▶ [AIM OF THE EXERCISE]
Convert the lines of all the records below into one numbered list, leaving out any blank lines.

Saved entries:
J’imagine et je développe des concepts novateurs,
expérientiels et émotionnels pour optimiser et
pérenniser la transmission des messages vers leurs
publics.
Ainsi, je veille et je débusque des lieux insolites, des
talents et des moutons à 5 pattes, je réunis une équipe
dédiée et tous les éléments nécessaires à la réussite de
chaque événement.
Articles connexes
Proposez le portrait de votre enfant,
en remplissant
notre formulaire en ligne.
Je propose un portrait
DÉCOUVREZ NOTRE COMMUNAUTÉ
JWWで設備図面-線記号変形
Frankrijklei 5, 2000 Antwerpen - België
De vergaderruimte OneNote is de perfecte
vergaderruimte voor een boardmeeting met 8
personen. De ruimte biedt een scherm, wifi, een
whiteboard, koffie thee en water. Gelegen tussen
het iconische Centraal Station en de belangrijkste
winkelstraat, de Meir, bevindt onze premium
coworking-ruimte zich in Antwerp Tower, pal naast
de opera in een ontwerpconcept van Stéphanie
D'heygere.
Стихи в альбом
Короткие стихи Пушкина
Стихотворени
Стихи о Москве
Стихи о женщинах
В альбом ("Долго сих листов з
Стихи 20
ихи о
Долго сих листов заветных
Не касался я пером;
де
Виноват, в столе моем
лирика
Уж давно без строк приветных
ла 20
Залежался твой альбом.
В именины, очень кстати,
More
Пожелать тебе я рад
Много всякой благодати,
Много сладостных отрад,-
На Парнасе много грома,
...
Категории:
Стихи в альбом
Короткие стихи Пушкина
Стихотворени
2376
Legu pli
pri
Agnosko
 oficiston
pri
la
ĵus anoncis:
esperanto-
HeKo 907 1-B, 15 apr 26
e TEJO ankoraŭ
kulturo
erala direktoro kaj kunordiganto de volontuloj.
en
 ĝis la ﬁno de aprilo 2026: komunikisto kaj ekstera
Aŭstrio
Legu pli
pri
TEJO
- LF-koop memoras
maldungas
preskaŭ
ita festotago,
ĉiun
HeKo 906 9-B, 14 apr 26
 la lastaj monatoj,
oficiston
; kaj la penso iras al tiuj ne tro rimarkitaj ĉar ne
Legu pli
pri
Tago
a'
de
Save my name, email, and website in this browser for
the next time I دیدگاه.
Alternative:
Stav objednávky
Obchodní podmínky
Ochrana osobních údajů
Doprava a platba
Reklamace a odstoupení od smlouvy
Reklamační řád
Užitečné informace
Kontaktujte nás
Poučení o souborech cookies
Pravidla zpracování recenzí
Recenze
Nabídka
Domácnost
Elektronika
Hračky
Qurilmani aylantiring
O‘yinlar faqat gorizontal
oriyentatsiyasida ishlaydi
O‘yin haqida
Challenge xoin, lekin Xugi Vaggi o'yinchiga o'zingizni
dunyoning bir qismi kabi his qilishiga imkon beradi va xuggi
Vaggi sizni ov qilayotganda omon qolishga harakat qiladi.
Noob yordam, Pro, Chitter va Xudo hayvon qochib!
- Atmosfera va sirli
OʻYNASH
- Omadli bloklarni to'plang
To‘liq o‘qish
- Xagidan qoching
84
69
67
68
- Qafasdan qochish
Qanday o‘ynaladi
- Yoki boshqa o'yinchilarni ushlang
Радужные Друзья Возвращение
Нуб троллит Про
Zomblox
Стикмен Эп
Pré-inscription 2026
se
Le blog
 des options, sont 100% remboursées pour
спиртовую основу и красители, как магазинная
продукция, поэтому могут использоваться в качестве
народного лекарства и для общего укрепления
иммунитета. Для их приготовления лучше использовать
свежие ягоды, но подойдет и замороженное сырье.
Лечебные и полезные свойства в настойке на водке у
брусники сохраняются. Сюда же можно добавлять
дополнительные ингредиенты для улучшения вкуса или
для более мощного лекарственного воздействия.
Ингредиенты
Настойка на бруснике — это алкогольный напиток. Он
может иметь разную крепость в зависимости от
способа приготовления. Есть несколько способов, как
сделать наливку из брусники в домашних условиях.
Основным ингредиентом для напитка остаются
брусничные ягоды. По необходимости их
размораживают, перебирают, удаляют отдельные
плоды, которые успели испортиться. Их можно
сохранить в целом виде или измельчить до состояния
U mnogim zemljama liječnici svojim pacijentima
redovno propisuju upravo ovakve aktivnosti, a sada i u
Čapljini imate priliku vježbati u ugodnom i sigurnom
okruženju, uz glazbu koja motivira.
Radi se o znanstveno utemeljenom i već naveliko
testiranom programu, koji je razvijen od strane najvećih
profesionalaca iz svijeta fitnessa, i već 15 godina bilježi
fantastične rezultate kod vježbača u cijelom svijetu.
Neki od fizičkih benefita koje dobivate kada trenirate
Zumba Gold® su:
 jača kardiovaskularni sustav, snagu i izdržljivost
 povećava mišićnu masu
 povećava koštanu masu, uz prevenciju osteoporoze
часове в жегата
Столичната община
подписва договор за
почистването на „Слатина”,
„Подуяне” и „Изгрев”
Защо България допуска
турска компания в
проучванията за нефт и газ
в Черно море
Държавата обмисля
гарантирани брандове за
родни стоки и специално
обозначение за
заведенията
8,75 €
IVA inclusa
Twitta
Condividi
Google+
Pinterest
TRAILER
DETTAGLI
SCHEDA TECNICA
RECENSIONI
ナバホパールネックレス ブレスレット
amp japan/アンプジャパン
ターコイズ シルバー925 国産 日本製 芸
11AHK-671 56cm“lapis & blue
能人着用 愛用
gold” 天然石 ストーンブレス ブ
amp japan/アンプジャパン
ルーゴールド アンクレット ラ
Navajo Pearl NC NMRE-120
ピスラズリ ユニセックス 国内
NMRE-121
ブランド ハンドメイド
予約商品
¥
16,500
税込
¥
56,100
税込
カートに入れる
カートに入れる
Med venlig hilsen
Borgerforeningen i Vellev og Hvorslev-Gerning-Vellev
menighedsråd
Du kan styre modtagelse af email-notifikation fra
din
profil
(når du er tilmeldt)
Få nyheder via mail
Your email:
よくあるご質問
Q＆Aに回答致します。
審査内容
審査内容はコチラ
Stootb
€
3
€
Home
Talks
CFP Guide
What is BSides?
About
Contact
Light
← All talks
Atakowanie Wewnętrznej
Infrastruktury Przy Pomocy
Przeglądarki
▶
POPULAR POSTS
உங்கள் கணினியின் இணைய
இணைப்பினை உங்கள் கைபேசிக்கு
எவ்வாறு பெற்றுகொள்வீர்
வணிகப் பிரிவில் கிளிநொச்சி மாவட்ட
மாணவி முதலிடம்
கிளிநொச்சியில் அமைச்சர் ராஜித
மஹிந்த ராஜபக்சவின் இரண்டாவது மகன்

▶ [PROBLEM SOLUTION]
1. J’imagine et je développe des concepts novateurs,
2. expérientiels et émotionnels pour optimiser et
3. pérenniser la transmission des messages vers leurs
4. publics.
5. Ainsi, je veille et je débusque des lieux insolites, des
6. talents et des moutons à 5 pattes, je réunis une équipe
7. dédiée et tous les éléments nécessaires à la réussite de
8. chaque événement.
9. Articles connexes
10. Proposez le portrait de votre enfant,
11. en remplissant
12. notre formulaire en ligne.
13. Je propose un portrait
14. DÉCOUVREZ NOTRE COMMUNAUTÉ
15. JWWで設備図面-線記号変形
16. Frankrijklei 5, 2000 Antwerpen - België
17. De vergaderruimte OneNote is de perfecte
18. vergaderruimte voor een boardmeeting met 8
19. personen. De ruimte biedt een scherm, wifi, een
20. whiteboard, koffie thee en water. Gelegen tussen
21. het iconische Centraal Station en de belangrijkste
22. winkelstraat, de Meir, bevindt onze premium
23. coworking-ruimte zich in Antwerp Tower, pal naast
24. de opera in een ontwerpconcept van Stéphanie
25. D'heygere.
26. Стихи в альбом
27. Короткие стихи Пушкина
28. Стихотворени
29. Стихи о Москве
30. Стихи о женщинах
31. В альбом ("Долго сих листов з
32. Стихи 20
33. ихи о
34. Долго сих листов заветных
35. Не касался я пером;
36. де
37. Виноват, в столе моем
38. лирика
39. Уж давно без строк приветных
40. ла 20
41. Залежался твой альбом.
42. В именины, очень кстати,
43. More
44. Пожелать тебе я рад
45. Много всякой благодати,
46. Много сладостных отрад,-
47. На Парнасе много грома,
48. ...
49. Категории:
50. Стихи в альбом
51. Короткие стихи Пушкина
52. Стихотворени
53. 2376
54. Legu pli
55. pri
56. Agnosko
57.  oficiston
58. pri
59. la
60. ĵus anoncis:
61. esperanto-
62. HeKo 907 1-B, 15 apr 26
63. e TEJO ankoraŭ
64. kulturo
65. erala direktoro kaj kunordiganto de volontuloj.
66. en
67.  ĝis la ﬁno de aprilo 2026: komunikisto kaj ekstera
68. Aŭstrio
69. Legu pli
70. pri
71. TEJO
72. - LF-koop memoras
73. maldungas
74. preskaŭ
75. ita festotago,
76. ĉiun
77. HeKo 906 9-B, 14 apr 26
78.  la lastaj monatoj,
79. oficiston
80. ; kaj la penso iras al tiuj ne tro rimarkitaj ĉar ne
81. Legu pli
82. pri
83. Tago
84. a'
85. de
86. Save my name, email, and website in this browser for
87. the next time I دیدگاه.
88. Alternative:
89. Stav objednávky
90. Obchodní podmínky
91. Ochrana osobních údajů
92. Doprava a platba
93. Reklamace a odstoupení od smlouvy
94. Reklamační řád
95. Užitečné informace
96. Kontaktujte nás
97. Poučení o souborech cookies
98. Pravidla zpracování recenzí
99. Recenze
100. Nabídka
101. Domácnost
102. Elektronika
103. Hračky
104. Qurilmani aylantiring
105. O‘yinlar faqat gorizontal
106. oriyentatsiyasida ishlaydi
107. O‘yin haqida
108. Challenge xoin, lekin Xugi Vaggi o'yinchiga o'zingizni
109. dunyoning bir qismi kabi his qilishiga imkon beradi va xuggi
110. Vaggi sizni ov qilayotganda omon qolishga harakat qiladi.
111. Noob yordam, Pro, Chitter va Xudo hayvon qochib!
112. - Atmosfera va sirli
113. OʻYNASH
114. - Omadli bloklarni to'plang
115. To‘liq o‘qish
116. - Xagidan qoching
117. 84
118. 69
119. 67
120. 68
121. - Qafasdan qochish
122. Qanday o‘ynaladi
123. - Yoki boshqa o'yinchilarni ushlang
124. Радужные Друзья Возвращение
125. Нуб троллит Про
126. Zomblox
127. Стикмен Эп
128. Pré-inscription 2026
129. se
130. Le blog
131.  des options, sont 100% remboursées pour
132. спиртовую основу и красители, как магазинная
133. продукция, поэтому могут использоваться в качестве
134. народного лекарства и для общего укрепления
135. иммунитета. Для их приготовления лучше использовать
136. свежие ягоды, но подойдет и замороженное сырье.
137. Лечебные и полезные свойства в настойке на водке у
138. брусники сохраняются. Сюда же можно добавлять
139. дополнительные ингредиенты для улучшения вкуса или
140. для более мощного лекарственного воздействия.
141. Ингредиенты
142. Настойка на бруснике — это алкогольный напиток. Он
143. может иметь разную крепость в зависимости от
144. способа приготовления. Есть несколько способов, как
145. сделать наливку из брусники в домашних условиях.
146. Основным ингредиентом для напитка остаются
147. брусничные ягоды. По необходимости их
148. размораживают, перебирают, удаляют отдельные
149. плоды, которые успели испортиться. Их можно
150. сохранить в целом виде или измельчить до состояния
151. U mnogim zemljama liječnici svojim pacijentima
152. redovno propisuju upravo ovakve aktivnosti, a sada i u
153. Čapljini imate priliku vježbati u ugodnom i sigurnom
154. okruženju, uz glazbu koja motivira.
155. Radi se o znanstveno utemeljenom i već naveliko
156. testiranom programu, koji je razvijen od strane najvećih
157. profesionalaca iz svijeta fitnessa, i već 15 godina bilježi
158. fantastične rezultate kod vježbača u cijelom svijetu.
159. Neki od fizičkih benefita koje dobivate kada trenirate
160. Zumba Gold® su:
161.  jača kardiovaskularni sustav, snagu i izdržljivost
162.  povećava mišićnu masu
163.  povećava koštanu masu, uz prevenciju osteoporoze
164. часове в жегата
165. Столичната община
166. подписва договор за
167. почистването на „Слатина”,
168. „Подуяне” и „Изгрев”
169. Защо България допуска
170. турска компания в
171. проучванията за нефт и газ
172. в Черно море
173. Държавата обмисля
174. гарантирани брандове за
175. родни стоки и специално
176. обозначение за
177. заведенията
178. 8,75 €
179. IVA inclusa
180. Twitta
181. Condividi
182. Google+
183. Pinterest
184. TRAILER
185. DETTAGLI
186. SCHEDA TECNICA
187. RECENSIONI
188. ナバホパールネックレス ブレスレット
189. amp japan/アンプジャパン
190. ターコイズ シルバー925 国産 日本製 芸
191. 11AHK-671 56cm“lapis & blue
192. 能人着用 愛用
193. gold” 天然石 ストーンブレス ブ
194. amp japan/アンプジャパン
195. ルーゴールド アンクレット ラ
196. Navajo Pearl NC NMRE-120
197. ピスラズリ ユニセックス 国内
198. NMRE-121
199. ブランド ハンドメイド
200. 予約商品
201. ¥
202. 16,500
203. 税込
204. ¥
205. 56,100
206. 税込
207. カートに入れる
208. カートに入れる
209. Med venlig hilsen
210. Borgerforeningen i Vellev og Hvorslev-Gerning-Vellev
211. menighedsråd
212. Du kan styre modtagelse af email-notifikation fra
213. din
214. profil
215. (når du er tilmeldt)
216. Få nyheder via mail
217. Your email:
218. よくあるご質問
219. Q＆Aに回答致します。
220. 審査内容
221. 審査内容はコチラ
222. Stootb
223. €
224. 3
225. €
226. Home
227. Talks
228. CFP Guide
229. What is BSides?
230. About
231. Contact
232. Light
233. ← All talks
234. Atakowanie Wewnętrznej
235. Infrastruktury Przy Pomocy
236. Przeglądarki
237. ▶
238. POPULAR POSTS
239. உங்கள் கணினியின் இணைய
240. இணைப்பினை உங்கள் கைபேசிக்கு
241. எவ்வாறு பெற்றுகொள்வீர்
242. வணிகப் பிரிவில் கிளிநொச்சி மாவட்ட
243. மாணவி முதலிடம்
244. கிளிநொச்சியில் அமைச்சர் ராஜித
245. மஹிந்த ராஜபக்சவின் இரண்டாவது மகன்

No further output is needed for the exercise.